Point de presse quotidien du Bureau du Porte-parole du Secrétaire général de l’ONU: 16 mars 2021

(La version française du Point de presse quotidien n’est pas un document officiel des Nations Unies)

Ci-dessous les principaux points évoqués par M. Stéphane Dujarric, Porte-parole de M. António Guterres, Secrétaire général de l’ONU:

Rencontre avec la société civile

Ce matin, le Secrétaire général a fait une déclaration par visioconférence à une réunion de la société civile en marge de la réunion de la Commission de la condition de la femme.  M. António Guterres a dit que nous sommes tous les jours témoins des preuves des conséquences socioéconomiques dévastatrices de la pandémie sur les droits des femmes en particulier les plus vulnérables, les pauvres, les femmes qui travaillent dans l’économie informelle et les femmes autochtones.

Il a noté qu’en plus de ces graves revers sur l’égalité de genre et les droits des femmes, il existe un énorme écart entre les sexes dans les groupes de travail et de discussions qui sont censés favoriser la reprise.  Il n’y a pas d’excuse pour cela, a-t-il dit en faisant remarquer que les groupes dominés par les hommes proposent en général des solutions favorables aux hommes.

Le Secrétaire général a souligné que nous ne pouvons pas revenir aux politiques faites par les hommes qui ont échoué et entraîné la fragilité que nous constatons autour de nous dans les systèmes de santé, la protection sociale, l’accès à la justice et le bien-être de notre planète.

M. Guterres a aussi dit que le prochain Forum Génération Égalité donnera l’occasion de réparer les disparités de genre ainsi que les inégalités structurelles récurrentes qui ont précédé. 

Il a entendu et répondu aux questions des représentantes de la société civile.  Il a prononcé sa déclaration en direct sur www.webtv.un.org.

Amérique latine et Caraïbes

Ce matin, la Vice-Secrétaire générale, Mme Amina J. Mohammed, a fait une déclaration à la cérémonie d’ouverture de la quatrième réunion du Forum des pays d’Amérique latine et des Caraïbes sur le développement durable.

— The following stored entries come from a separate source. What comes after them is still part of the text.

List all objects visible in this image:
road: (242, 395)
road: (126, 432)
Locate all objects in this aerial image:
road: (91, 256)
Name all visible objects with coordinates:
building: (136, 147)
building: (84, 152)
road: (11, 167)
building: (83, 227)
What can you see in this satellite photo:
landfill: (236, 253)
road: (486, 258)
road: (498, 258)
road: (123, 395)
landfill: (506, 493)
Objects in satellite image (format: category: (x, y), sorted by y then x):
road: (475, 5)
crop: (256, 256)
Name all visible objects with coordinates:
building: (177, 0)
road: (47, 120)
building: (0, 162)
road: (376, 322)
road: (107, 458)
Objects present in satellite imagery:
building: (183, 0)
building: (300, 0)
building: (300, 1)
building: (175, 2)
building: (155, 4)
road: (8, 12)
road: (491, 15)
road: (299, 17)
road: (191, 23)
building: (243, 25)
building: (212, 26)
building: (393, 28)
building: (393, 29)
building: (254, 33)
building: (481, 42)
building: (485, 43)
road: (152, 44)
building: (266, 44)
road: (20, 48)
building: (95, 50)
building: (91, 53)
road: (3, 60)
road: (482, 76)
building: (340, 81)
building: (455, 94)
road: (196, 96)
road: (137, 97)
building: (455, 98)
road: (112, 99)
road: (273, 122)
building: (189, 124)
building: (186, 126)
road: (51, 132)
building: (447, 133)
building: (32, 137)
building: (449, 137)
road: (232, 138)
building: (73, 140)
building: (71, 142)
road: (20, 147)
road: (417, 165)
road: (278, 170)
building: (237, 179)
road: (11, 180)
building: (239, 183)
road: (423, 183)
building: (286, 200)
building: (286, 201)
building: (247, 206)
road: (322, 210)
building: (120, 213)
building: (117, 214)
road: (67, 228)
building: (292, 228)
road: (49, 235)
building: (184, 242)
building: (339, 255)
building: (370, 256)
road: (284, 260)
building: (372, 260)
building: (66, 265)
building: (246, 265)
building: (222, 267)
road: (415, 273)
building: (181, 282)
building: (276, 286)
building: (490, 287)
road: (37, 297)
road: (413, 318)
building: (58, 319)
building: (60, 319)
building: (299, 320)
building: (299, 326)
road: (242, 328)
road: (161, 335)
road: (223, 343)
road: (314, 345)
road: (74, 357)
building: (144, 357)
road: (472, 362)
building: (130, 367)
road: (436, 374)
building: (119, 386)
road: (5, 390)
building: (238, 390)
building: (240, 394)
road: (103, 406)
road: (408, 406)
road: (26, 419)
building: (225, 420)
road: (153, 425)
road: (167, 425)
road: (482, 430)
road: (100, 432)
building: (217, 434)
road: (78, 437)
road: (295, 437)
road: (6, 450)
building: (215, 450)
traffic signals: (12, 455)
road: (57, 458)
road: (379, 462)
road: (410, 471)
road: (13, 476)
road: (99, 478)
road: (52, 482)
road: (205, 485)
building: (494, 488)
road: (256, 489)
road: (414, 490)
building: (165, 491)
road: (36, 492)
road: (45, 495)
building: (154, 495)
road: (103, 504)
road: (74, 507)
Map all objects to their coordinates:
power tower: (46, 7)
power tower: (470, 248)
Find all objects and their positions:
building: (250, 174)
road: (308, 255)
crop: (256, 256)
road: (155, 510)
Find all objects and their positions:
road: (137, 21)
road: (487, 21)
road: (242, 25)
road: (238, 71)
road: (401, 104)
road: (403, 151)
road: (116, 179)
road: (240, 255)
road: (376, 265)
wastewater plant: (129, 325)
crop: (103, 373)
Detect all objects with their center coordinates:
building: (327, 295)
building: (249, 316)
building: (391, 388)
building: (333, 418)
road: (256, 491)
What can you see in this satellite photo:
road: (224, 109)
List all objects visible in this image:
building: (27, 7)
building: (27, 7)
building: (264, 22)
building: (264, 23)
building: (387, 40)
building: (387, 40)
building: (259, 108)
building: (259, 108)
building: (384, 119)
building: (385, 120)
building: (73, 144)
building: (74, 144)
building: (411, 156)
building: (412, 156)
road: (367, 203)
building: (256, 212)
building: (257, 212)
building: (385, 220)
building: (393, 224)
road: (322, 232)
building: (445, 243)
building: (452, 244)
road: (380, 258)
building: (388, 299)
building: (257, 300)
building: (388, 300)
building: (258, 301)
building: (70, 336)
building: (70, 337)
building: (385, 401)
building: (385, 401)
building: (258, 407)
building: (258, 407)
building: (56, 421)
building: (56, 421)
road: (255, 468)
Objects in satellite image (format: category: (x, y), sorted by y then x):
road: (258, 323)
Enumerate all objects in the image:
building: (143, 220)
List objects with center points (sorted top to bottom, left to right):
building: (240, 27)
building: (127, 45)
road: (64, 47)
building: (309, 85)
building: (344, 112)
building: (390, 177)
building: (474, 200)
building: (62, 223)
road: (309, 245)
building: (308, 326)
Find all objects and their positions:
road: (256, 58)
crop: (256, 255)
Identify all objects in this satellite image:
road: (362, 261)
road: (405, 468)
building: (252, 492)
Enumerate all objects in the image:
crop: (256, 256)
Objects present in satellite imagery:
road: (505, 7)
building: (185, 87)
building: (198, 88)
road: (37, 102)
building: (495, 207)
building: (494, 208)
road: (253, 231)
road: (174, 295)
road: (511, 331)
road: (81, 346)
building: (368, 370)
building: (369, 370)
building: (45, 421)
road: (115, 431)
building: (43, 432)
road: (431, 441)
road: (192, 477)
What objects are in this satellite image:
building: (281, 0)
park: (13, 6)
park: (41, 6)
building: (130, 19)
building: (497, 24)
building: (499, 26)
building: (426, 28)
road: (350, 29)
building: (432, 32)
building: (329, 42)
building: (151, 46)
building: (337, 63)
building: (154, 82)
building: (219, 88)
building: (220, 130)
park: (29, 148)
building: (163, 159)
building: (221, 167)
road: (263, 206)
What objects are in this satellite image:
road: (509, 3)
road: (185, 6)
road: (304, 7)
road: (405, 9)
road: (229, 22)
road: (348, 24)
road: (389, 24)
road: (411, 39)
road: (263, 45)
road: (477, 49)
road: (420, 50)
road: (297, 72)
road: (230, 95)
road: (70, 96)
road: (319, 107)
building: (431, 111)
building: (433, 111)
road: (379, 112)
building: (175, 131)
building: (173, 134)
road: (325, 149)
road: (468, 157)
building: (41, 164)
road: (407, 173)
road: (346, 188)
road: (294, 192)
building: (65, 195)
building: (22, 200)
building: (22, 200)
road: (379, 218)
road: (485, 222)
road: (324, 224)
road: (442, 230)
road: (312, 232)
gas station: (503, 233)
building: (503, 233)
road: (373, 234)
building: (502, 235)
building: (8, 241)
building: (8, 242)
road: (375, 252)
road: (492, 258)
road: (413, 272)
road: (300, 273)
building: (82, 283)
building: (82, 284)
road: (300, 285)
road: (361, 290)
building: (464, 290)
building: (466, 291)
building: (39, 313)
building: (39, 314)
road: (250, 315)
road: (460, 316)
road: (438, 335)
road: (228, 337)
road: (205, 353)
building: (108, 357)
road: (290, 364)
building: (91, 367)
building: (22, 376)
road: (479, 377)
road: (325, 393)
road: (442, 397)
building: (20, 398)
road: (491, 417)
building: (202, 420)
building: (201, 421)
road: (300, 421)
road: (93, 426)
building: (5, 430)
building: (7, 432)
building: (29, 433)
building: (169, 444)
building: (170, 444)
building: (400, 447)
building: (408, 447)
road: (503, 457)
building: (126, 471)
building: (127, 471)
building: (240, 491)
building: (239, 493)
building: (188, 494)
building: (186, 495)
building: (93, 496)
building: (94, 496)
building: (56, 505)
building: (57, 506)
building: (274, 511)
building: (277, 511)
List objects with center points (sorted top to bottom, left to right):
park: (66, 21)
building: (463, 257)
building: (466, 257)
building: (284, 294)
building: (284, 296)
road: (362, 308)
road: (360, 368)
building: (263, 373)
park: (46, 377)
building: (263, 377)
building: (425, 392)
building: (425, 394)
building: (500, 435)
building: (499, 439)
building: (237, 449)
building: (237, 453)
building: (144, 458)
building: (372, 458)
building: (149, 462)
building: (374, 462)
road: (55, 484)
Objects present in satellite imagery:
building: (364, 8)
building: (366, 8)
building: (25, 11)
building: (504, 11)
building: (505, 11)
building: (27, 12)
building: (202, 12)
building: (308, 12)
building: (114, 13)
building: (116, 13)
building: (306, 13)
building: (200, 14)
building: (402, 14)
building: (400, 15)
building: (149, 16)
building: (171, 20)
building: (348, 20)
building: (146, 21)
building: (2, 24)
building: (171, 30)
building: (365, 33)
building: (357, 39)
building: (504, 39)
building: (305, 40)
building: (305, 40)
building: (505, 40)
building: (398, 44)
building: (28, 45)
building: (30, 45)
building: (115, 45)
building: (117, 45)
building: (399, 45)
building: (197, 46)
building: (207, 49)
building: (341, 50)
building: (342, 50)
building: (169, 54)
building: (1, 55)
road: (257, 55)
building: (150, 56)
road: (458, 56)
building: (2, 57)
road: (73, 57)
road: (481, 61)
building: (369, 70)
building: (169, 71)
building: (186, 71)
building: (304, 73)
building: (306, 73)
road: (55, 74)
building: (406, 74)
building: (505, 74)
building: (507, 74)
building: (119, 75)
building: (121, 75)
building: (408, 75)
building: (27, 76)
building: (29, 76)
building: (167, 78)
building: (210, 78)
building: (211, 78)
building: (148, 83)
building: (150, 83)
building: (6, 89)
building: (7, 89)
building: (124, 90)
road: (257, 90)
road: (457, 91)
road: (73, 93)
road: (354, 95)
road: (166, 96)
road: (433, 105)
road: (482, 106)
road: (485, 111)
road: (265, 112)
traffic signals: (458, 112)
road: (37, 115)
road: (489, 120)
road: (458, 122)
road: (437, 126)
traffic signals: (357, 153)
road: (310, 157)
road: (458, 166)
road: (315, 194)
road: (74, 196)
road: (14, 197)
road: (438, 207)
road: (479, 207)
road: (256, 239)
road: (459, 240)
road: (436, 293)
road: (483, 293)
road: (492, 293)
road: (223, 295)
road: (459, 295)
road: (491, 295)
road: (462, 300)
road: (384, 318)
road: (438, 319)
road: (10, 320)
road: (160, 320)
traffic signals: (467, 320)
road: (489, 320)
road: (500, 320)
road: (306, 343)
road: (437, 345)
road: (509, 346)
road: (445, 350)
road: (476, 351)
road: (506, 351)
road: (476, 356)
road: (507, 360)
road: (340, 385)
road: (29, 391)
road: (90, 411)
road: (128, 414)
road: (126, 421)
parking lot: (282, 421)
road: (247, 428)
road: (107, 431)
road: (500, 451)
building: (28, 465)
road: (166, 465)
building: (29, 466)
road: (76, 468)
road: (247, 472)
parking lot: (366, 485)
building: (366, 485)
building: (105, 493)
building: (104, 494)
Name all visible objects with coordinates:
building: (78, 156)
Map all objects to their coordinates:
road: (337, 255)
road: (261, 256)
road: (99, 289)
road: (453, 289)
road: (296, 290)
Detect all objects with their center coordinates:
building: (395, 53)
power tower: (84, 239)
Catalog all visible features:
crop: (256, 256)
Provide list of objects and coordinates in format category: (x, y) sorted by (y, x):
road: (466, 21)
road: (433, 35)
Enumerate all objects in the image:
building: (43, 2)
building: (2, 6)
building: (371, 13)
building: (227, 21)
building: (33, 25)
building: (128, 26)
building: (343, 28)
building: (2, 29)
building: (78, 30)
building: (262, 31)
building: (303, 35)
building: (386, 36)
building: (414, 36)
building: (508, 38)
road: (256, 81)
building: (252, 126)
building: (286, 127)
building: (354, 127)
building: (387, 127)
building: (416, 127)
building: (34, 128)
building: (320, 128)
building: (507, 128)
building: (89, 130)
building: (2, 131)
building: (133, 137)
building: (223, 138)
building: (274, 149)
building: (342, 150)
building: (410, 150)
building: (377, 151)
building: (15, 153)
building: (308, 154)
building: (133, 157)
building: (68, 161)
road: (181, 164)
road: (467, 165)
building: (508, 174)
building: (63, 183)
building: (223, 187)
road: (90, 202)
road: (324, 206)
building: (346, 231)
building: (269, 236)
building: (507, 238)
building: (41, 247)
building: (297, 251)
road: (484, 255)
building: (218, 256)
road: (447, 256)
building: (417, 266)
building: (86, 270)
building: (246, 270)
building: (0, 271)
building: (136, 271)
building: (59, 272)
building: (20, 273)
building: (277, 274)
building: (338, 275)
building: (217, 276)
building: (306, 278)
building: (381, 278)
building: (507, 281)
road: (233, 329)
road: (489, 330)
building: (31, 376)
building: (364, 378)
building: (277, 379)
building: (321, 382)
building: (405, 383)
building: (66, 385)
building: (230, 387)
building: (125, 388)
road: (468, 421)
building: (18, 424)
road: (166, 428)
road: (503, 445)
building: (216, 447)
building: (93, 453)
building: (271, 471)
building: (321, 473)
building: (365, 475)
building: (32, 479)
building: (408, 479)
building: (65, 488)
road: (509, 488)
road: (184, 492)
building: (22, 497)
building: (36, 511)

Elle a noté qu’alors que la pandémie devrait conduire à la pire récession économique de l’histoire de la région, les gouvernements ont mis en œuvre des mesures de riposte rapides, comme des mesures fiscales et sociales qui ont sauvé la vie de millions de personnes et empêché de nombreuses autres de tomber dans la pauvreté. 

Elle a souligné que beaucoup reste à faire pour éviter d’autres dégâts et pour utiliser le relèvement afin de redémarrer la poursuite des objectifs de développement durable.  Elle a réitéré le soutien de l’ONU pour la région. 

Hier, Mme Mohammed a présidé la première réunion annuelle de la nouvelle plateforme régionale de collaboration pour l’Amérique latine et les Caraïbes.  Ces plateformes sont un nouveau mécanisme qui regroupe toutes les entités des Nations Unies avec leurs activités régionales en appui au développement durable pour la région.

Myanmar

Le Haut-Commissariat des Nations Unies aux droits de l’homme (HCDH) a déclaré aujourd’hui que le nombre des manifestants pacifiques tués depuis le 1er février est de 149.

Le HCDH estime que plus de 2 000 personnes sont détenues arbitrairement.  Il a fait part d’informations bouleversantes faisant état de recours à la torture dans les centres de détention, sachant que des centaines de personnes qui ont été illégalement détenues ne sont pas comptabilisées.

Dans une déclaration publiée hier après-midi, le Secrétaire général s'est dit consterné par l’escalade de la violence au Myanmar du fait de l’armée du pays.  Il a ajouté que les meurtres de manifestants, les arrestations arbitraires et la torture signalée de prisonniers violent les droits fondamentaux de l’homme et défient clairement les appels du Conseil de sécurité à la retenue, au dialogue et au retour du Myanmar à la voie démocratique. 

Le Secrétaire général a exhorté la communauté internationale à travailler collectivement et bilatéralement pour contribuer à mettre fin à la répression menée par l’armée.  Il exhorte l’armée à autoriser la visite de son Envoyé spécial comme élément important pour calmer la situation et préparer le terrain pour le dialogue et le retour à la démocratie.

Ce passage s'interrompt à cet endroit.